Not treating bipolar disorder during pregnancy can have adverse pregnancy and birth outcomes: BMJ:Nov.2012


Increased risk of pregnancy complications (preterm birth, small for gestational babies) is reported with bipolar disorders.  We know that Lithium, Valproate, and Carbamazepine have been associated with congenital malformations. (Lithium :the data is conflicting and difficult to interpret). Antipsychotics like Olanzapine and Clozapine are reported to cause microcephaly.

Are these reported effects  due to the effect of illness or the drugs that are used to treat them? This has never been studied and this Swedish study is addressing this important question.

Boden and colleagues used the data from three linked Swedish nationwide registers (Swedish prescribed drug register,  medical birth register, and the national patient register). Only women with at least two recorded diagnoses for bipolar disorder (ICD-10 code F30-31) in the national patient register were classified as having bipolar disorder. Providing  a prescription that supplied a quantity of the drug (lithium, antipsychotic drugs, and any of the anticonvulsants Carbamazepine, Lamotrigine, and Valproate)  to cover intake during pregnancy according to the prescribed dosage was defined as ‘use of mood stabiliser’. Women with bipolar disorder were classified by use of mood stabilisers as either treated or untreated. Only major congenital malformations were included.

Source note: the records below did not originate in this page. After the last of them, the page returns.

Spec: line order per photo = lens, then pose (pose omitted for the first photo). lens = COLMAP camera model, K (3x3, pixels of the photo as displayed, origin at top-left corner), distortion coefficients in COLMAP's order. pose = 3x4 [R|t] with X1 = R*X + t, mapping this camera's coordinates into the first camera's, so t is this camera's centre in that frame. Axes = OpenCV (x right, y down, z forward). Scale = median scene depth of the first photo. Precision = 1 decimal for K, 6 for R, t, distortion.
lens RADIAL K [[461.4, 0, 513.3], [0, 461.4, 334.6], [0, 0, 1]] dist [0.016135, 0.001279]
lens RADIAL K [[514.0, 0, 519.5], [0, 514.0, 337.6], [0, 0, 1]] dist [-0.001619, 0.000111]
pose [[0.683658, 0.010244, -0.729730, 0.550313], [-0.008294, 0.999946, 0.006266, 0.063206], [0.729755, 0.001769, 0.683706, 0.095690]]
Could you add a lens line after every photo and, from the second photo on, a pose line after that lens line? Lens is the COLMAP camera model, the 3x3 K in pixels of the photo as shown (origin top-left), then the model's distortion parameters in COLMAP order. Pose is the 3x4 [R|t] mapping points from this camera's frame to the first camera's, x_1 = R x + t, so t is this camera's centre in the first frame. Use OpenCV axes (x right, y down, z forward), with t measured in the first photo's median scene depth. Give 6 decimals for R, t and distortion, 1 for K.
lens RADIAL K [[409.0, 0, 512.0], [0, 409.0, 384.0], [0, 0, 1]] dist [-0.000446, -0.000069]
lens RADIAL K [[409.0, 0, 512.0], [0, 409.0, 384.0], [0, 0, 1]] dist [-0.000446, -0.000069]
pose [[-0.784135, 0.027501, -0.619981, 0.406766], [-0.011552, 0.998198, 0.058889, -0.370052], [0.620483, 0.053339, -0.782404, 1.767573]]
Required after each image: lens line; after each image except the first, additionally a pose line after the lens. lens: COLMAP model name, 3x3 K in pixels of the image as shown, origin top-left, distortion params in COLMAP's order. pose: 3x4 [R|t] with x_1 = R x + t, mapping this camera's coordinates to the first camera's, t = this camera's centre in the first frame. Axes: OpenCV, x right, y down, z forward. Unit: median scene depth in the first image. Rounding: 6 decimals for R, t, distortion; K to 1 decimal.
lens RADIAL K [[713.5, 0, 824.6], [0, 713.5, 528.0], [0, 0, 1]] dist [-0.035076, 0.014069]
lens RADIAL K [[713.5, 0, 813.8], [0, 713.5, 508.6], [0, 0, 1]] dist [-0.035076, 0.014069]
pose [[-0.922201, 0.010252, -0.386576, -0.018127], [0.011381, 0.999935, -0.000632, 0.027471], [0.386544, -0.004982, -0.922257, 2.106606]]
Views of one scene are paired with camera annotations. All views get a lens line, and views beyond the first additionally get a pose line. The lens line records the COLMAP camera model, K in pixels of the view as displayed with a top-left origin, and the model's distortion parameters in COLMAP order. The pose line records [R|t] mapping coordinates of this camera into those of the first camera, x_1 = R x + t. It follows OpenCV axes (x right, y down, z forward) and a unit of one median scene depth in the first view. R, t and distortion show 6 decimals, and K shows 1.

1.Women with bipolar disorder, whether treated or not, were more often smokers, overweight, and misused alcohol or substances than women without bipolar disorder.

2. In the treated mothers, 40% had used Lamotrigine, 39%  antipsychotics, 12% Valproate,   2% carbamazepine and  lithium by 24%.

3.The risks of preterm birth in both treated and untreated women were increased by 50%.

4. Infants of women with untreated bipolar disorder were at increased risk of microcephaly and neonatal hypoglycemia.

5. The prevalence of congenital malformations was 2.0% (n=6517) in infants born to women without bipolar disorder, 1.9% (n=11) in untreated women, and ranging from 0% to 3.5% in treated women. (note that maximum 4 cases out of 116 patients taking Lamotrigine give a figure of 3.5%. same for antipsychotics).


It is important to note that there is an increased risks for several of the investigated outcomes  in the untreated women. This suggest that mood stabilising treatment is probably not the sole reason for the increased risk of adverse pregnancy and birth outcomes previously observed in women with bipolar disorder.

In an accompanying editorial , Salvatore Gentile elaborates that severe maternal psychiatric disorders, such as bipolar disorder, them selves are considered to be “teratogenic” conditions. More microcephaly and recurrent episodes of neonatal hypoglycaemia found in untreated cases in this study is particularly noteworthy.  Analysing different stabilisers with differing potential as one class is a limitation. Study does not provide information about the proportion of pregnant women who needed polypharmacotherapy.  Women treated had more admissions, was it because they had more severe illness or because  they were treated with suboptimal doses?

The question here is whether to treat or not to treat but how to optimise treatment. The adverse effects of not treating on mother and baby are well known.

Risks of adverse pregnancy and birth outcomes in women treated or not treated with mood stabilisers for bipolar disorder: population based cohort study. Bodén R, Lundgren M, Brandt L, Reutfors J, Andersen M, Kieler H. BMJ. 2012 Nov 8;345:e7085.